Ooh benar-benar bisnis luarbiasa – dengan segala kemegahannya seringkali seperti itu manfaat yang didapatkan pemakai / konsumen !
Mungkin ini tidak menimpa semua pemakai, entahlah – tapi kok dari pengalaman sendiri dan sejumlah rekan di berbagai lokasi tinggal / perumahan yang bukan di pinggir kota, malah kotanya besar-besar – ternyata tidak konsisten seperti itulah yang dialami secara nyata !

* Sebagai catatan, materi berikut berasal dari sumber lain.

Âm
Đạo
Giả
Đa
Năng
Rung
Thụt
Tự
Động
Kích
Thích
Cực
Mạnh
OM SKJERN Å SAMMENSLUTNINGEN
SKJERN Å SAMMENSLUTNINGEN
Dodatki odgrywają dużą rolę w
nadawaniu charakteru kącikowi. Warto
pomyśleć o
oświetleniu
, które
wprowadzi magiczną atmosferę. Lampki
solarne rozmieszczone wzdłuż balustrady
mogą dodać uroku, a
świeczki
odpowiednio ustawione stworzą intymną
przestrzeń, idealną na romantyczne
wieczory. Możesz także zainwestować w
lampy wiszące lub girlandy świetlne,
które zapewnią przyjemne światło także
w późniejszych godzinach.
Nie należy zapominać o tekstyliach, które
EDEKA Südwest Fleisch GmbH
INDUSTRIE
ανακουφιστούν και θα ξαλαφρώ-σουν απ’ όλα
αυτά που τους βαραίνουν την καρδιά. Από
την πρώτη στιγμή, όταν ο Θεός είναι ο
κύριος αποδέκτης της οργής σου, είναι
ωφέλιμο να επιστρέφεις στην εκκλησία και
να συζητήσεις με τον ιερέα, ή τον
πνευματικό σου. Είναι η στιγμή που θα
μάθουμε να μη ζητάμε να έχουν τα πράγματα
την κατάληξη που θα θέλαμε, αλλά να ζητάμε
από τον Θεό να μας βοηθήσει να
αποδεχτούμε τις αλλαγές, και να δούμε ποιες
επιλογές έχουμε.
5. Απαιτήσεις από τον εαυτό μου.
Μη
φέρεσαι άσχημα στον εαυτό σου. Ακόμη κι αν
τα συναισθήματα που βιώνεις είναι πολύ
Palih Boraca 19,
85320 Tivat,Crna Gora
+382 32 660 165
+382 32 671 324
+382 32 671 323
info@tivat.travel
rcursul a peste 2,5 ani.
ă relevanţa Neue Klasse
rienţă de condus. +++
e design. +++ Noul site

Jadi sampai saat ini masih belum bisa menangkap apa sih tujuan bisnisnya ? bersusah-payah mengatur macam-macam, membelanjakan macam-macam, mengejar pertumbuhan pelanggan. Tapi selanjutnya pelanggan sering membayar untuk sesuatu yang sering tidak dapat dinikmati  ? ? ?
Satu pertanyaan : apakah kondisi semacam ini disadari dan dirasakan juga oleh para petinggi bisnis ini ???
Semoga suatu hari nanti ada pakar-pakar yang menjelaskan dengan gamblang . . . bagaimana hukum ekonominya, bagaimana hukum perlindungan konsumen nya, bagaimana hukum – entah apa lagi ???